I love 'The Lost World" (1997), and the T. rex loose in San Diego is fun and all, but the original scripted ending was so much more interesting.

Instead of a T. rex rampaging through the streets of San Diego, everybody stays on the island. Besides Ian Malcolm, Nick Van Owen, Sarah Harding, and Kelly, Roland Tembo and Peter Ludlow, along with a few other hunters also escape the long grass and make it to the Worker Village, which encompasses an entire 13 buildings not just the handful of structures we get in the final film (in order to do the San Diego ending, Spielberg had to move funds away from the Village, which meant they could only finish the buildings they already started working on).

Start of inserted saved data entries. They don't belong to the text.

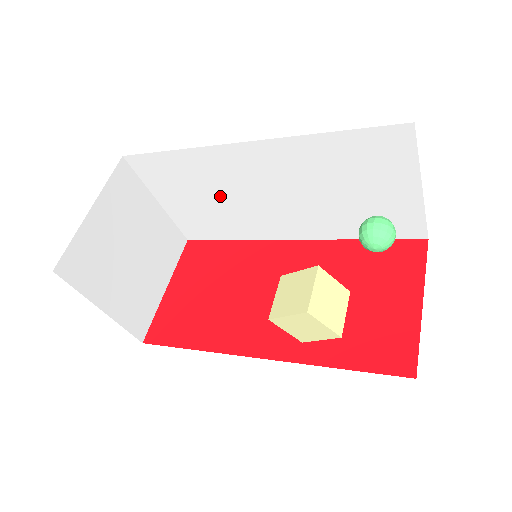
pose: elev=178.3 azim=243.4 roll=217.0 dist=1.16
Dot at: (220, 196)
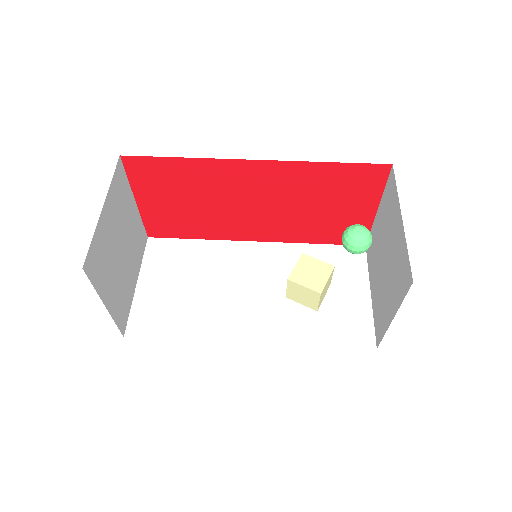
Dot at: occluded
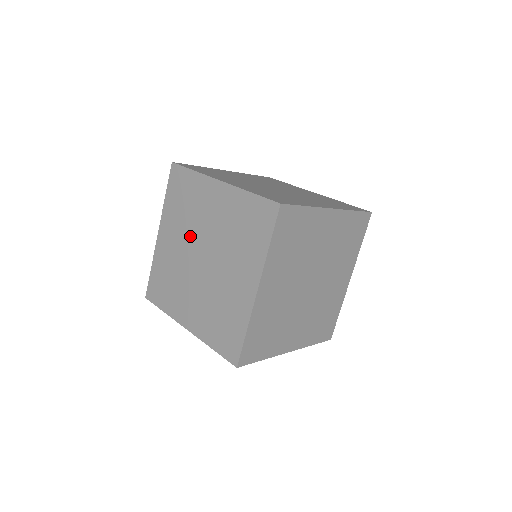
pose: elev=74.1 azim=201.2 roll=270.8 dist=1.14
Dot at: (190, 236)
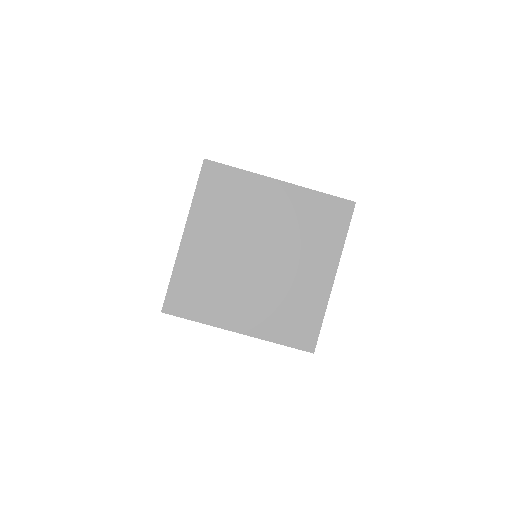
Dot at: (239, 236)
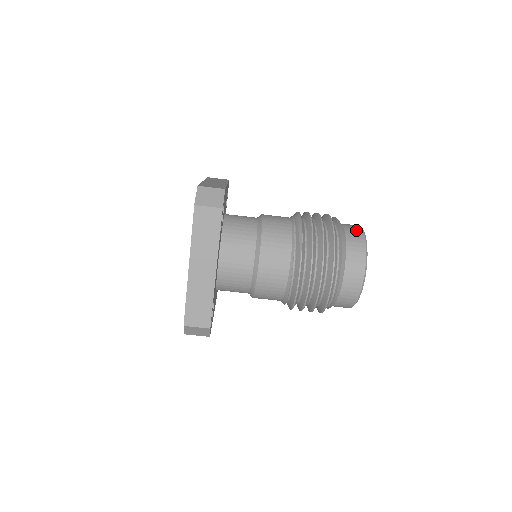
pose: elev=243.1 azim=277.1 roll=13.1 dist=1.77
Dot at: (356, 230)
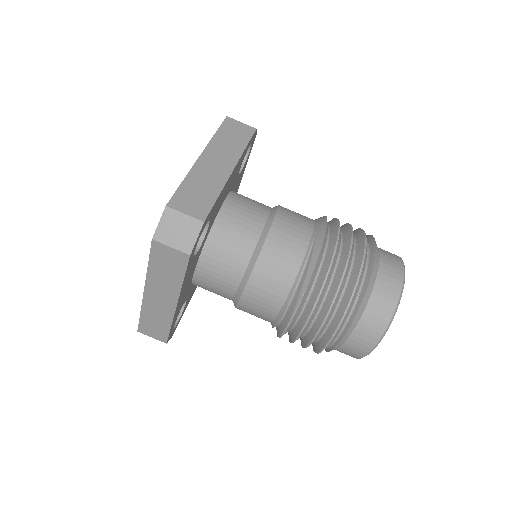
Dot at: (392, 287)
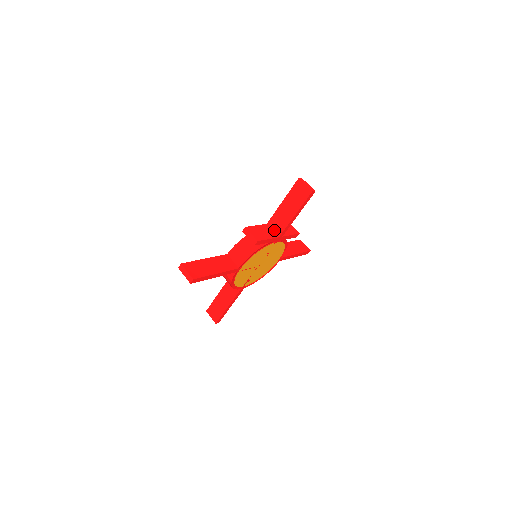
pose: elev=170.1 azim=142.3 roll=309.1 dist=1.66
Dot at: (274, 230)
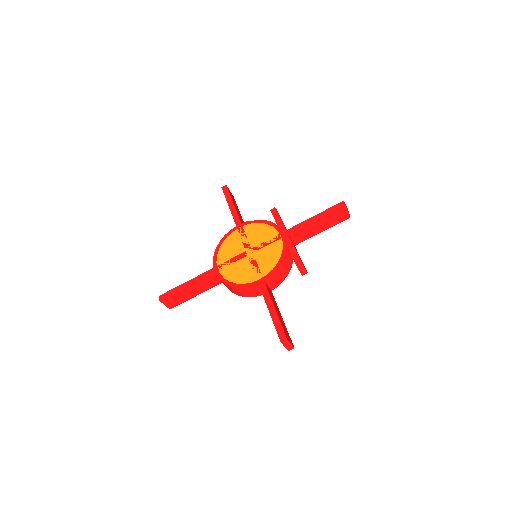
Dot at: (294, 240)
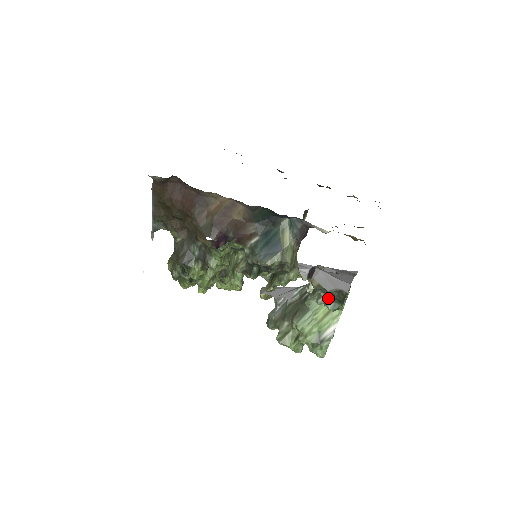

There, the Raptor chase ensues, but it is much more drawn out. Meanwhile, Ludlow and Roland slip out to hunt the Bull Rex. The Bull, however, turns the tides of the hunt in his favor and Roland accepts the big Rex as the superior hunter. Ludlow is unsatisfied with that, and tries shooting the Rex. He misses, and the Rex carts him off to his nest where he is fed to the Baby T. rex ala Lewis Dodgson's death in the novel. The distress call gets made, and everybody except Ludlow gets off the island, only for the helicopters to be attacked by Pteranodons who had nested in the geothermal power shed that the helicopters landed on. This would later be partially reused in the beginning of the Pteranodon attack in "Jurassic World." The Pteranodons leave the remaining helicopter alone (the one carrying Roland, Nick, Sarah, Malcolm, and Kelly) once it flies out of the Pteranodon's territory. Everybody gets back to the mainland just in time for John Hammond to die. At his funeral, Ian Malcolm delivers the eulogy and Tim and Lex cameo to say they are taking over InGen and Hammond's dream of Isla Sorna being a biological preserve in the wake of their grandfather's and uncle's deaths.

In all this original script has some useless parts, is a bit less polished, and has quite a few more plotholes than even than final film, but it's also darker and has the fragrance of Michael Crichton's writing all over it, despite Crichton not being a part of the second movie's screenplay. With a bit more polishing, I think this would have been the superior ending to the movie.
 
Se7en had as much a twist ending as Star Wars (1977). I saw it about 20 minutes out (scene when Paltrow was talking to Freeman), and groaned when it happened. Could've been much more of a surprise if it WASN'T her, but someone else.